Die aktive Mitarbeit der Patientinnen und Patienten spielt dabei eine wesentliche Rolle für den langfristigen Therapieerfolg. Dazu gehören auch die zeitnahe strukturierte Einbindung der Nachsorge und die intensive Beratung der Patienten für einen nahtlosen Übergang in ein eigenständiges Trainingsprogramm.
Therapiebausteine
Die verschiedenen Therapiemodule verfolgen das Ziel, Patientinnen und Patienten mit Schmerzen oder Einschränkungen eine umfassende und individuelle Behandlung anzubieten. Im Rahmen der ärztlichen Beratung und Therapie erfolgt eine gezielte Vermittlung medizinischer Informationen und eine Aufklärung über die Zusammenhänge zwischen körperlichen und psychosozialen Aspekten der Erkrankung. Neben dieser Aufklärung werden medikamentöse und manualmedizinische Maßnahmen eingesetzt, um die Beschwerden zu lindern und die Heilung zu fördern.
Die psychologische Schmerztherapie nutzt kognitiv-verhaltenstherapeutische Methoden, um den Patienten zu helfen, besser mit den Schmerzen umzugehen. Ergänzend werden Entspannungsverfahren eingesetzt, um die psychische Belastung zu reduzieren und das Wohlbefinden zu steigern. In der medizinischen Trainingstherapie wird eine computergestützte Funktionsdiagnostik eingesetzt, um die genauen Bedürfnisse des Patienten zu ermitteln und individuelle Trainingspläne zu entwickeln. So wird der Patient angeleitet, selbstständig an der Verbesserung seiner körperlichen Funktion zu arbeiten.
Ziele der Behandlung
Ziel der Physiotherapie ist es, die Patientinnen und Patienten durch ein gezieltes alltags- und berufsbezogenes Training zu unterstützen. Dabei werden Koordinations- und Stabilisationsübungen sowie manualtherapeutische Behandlungen integriert, um die Beweglichkeit und Stabilität des Körpers zu verbessern.

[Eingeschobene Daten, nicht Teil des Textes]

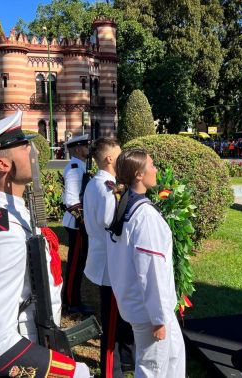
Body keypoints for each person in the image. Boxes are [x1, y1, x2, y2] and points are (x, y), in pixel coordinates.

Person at [0, 111, 90, 377]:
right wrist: (73, 372)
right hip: (26, 345)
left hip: (38, 335)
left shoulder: (13, 211)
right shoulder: (3, 234)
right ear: (3, 165)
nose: (34, 151)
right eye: (24, 145)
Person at [107, 149, 185, 378]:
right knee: (155, 370)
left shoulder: (125, 204)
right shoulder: (144, 216)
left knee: (171, 360)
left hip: (141, 307)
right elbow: (151, 271)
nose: (156, 169)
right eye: (151, 165)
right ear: (138, 175)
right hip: (150, 313)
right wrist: (159, 319)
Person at [82, 137, 134, 377]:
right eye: (119, 153)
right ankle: (110, 370)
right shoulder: (108, 187)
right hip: (109, 262)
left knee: (118, 317)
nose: (122, 157)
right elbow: (108, 222)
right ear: (110, 158)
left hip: (101, 256)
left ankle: (124, 361)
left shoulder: (97, 182)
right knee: (112, 321)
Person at [62, 134, 94, 315]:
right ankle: (72, 302)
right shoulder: (75, 168)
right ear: (76, 149)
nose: (87, 149)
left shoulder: (81, 166)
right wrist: (83, 221)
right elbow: (71, 201)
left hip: (79, 223)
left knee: (78, 263)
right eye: (84, 146)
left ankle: (71, 298)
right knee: (75, 264)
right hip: (77, 224)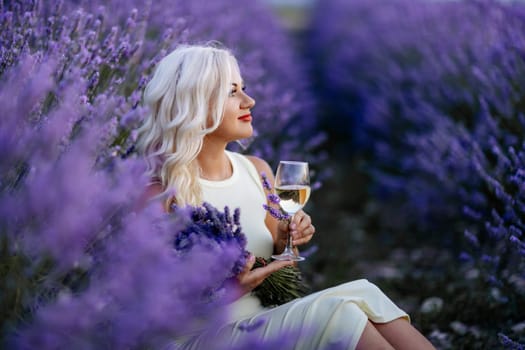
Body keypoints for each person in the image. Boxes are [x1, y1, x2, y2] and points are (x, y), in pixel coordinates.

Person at [137, 43, 436, 350]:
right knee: (340, 312)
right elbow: (146, 308)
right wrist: (225, 292)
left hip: (268, 323)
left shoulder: (256, 170)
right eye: (232, 92)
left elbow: (285, 282)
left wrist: (285, 240)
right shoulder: (158, 192)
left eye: (244, 89)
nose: (249, 101)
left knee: (364, 292)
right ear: (195, 105)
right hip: (206, 338)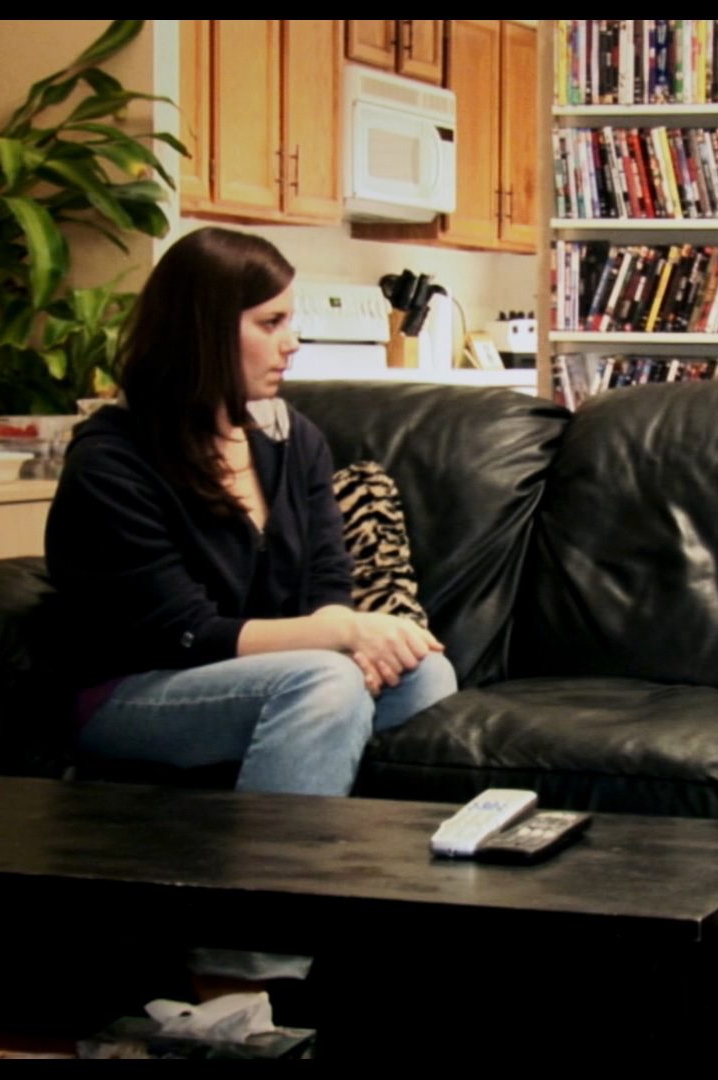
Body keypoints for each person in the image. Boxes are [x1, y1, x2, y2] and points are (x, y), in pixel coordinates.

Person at [46, 227, 459, 800]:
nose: (292, 342)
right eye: (271, 323)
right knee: (325, 680)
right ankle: (274, 857)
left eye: (290, 321)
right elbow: (184, 633)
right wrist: (342, 634)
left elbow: (328, 581)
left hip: (270, 675)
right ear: (204, 332)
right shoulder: (113, 462)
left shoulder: (293, 439)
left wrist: (350, 639)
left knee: (423, 670)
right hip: (131, 690)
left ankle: (325, 824)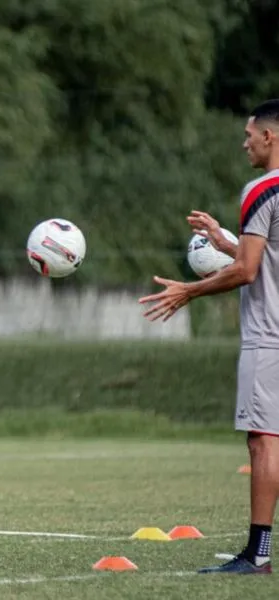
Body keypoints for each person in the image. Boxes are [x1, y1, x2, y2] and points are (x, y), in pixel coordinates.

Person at [140, 99, 279, 574]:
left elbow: (248, 270)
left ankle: (256, 555)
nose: (244, 141)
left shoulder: (261, 189)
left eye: (249, 134)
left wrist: (188, 291)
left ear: (270, 137)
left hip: (270, 337)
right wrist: (223, 240)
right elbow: (262, 254)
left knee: (264, 441)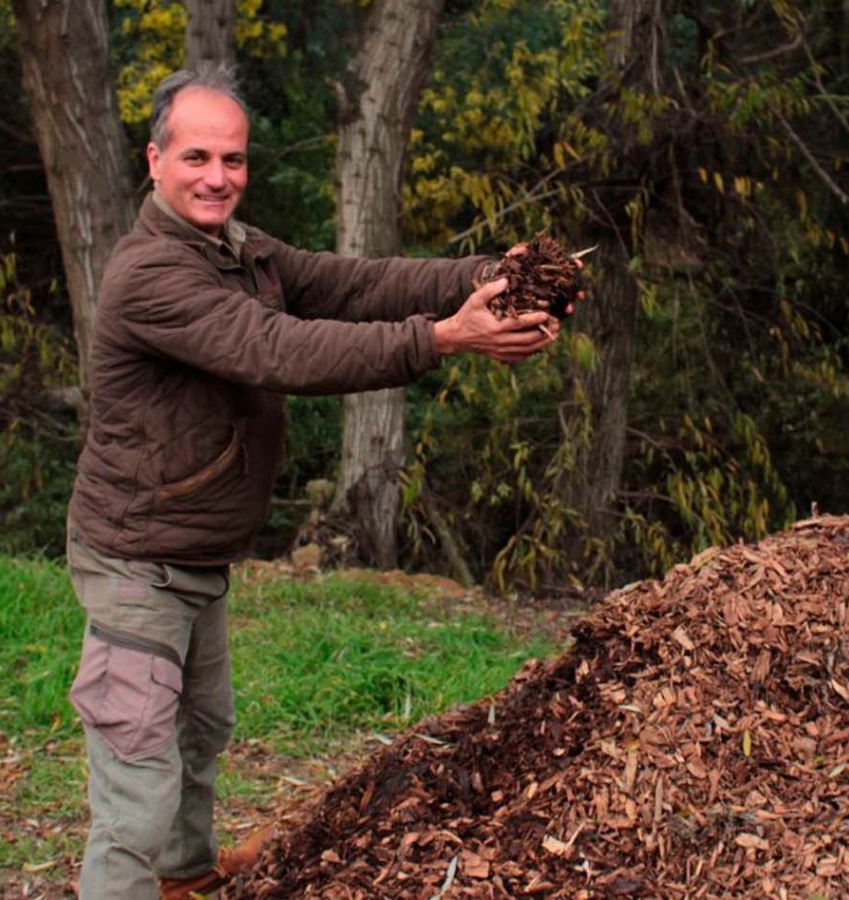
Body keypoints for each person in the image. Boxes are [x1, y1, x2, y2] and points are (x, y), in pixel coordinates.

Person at [63, 66, 562, 900]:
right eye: (195, 158)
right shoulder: (152, 275)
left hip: (194, 548)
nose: (217, 177)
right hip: (136, 559)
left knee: (199, 732)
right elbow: (282, 351)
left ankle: (185, 878)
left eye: (233, 158)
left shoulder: (239, 249)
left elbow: (353, 284)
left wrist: (483, 275)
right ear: (154, 161)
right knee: (136, 778)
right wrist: (443, 339)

Übergeordnetes Ziel dieser Maßnahmen ist die Wiederaufnahme normaler Alltagsaktivitäten, wodurch die Lebensqualität und Leistungsfähigkeit der Patienten nachhaltig gesteigert werden soll. Darüber hinaus wird die physische und psychische Belastbarkeit verbessert, was zum Abbau von Bewegungsängsten führt. Ein zentrales Anliegen ist auch die Wiederherstellung der Arbeitsfähigkeit und die Förderung einer raschen Rückkehr an den Arbeitsplatz. Die Therapie soll auch schmerzaufrechterhaltende psychische Faktoren wie Schon- und Durchhalteverhalten sowie inadäquate Schmerzbewältigung verändern, um langfristig eine Verbesserung der Lebensqualität zu erreichen. Schmerzen.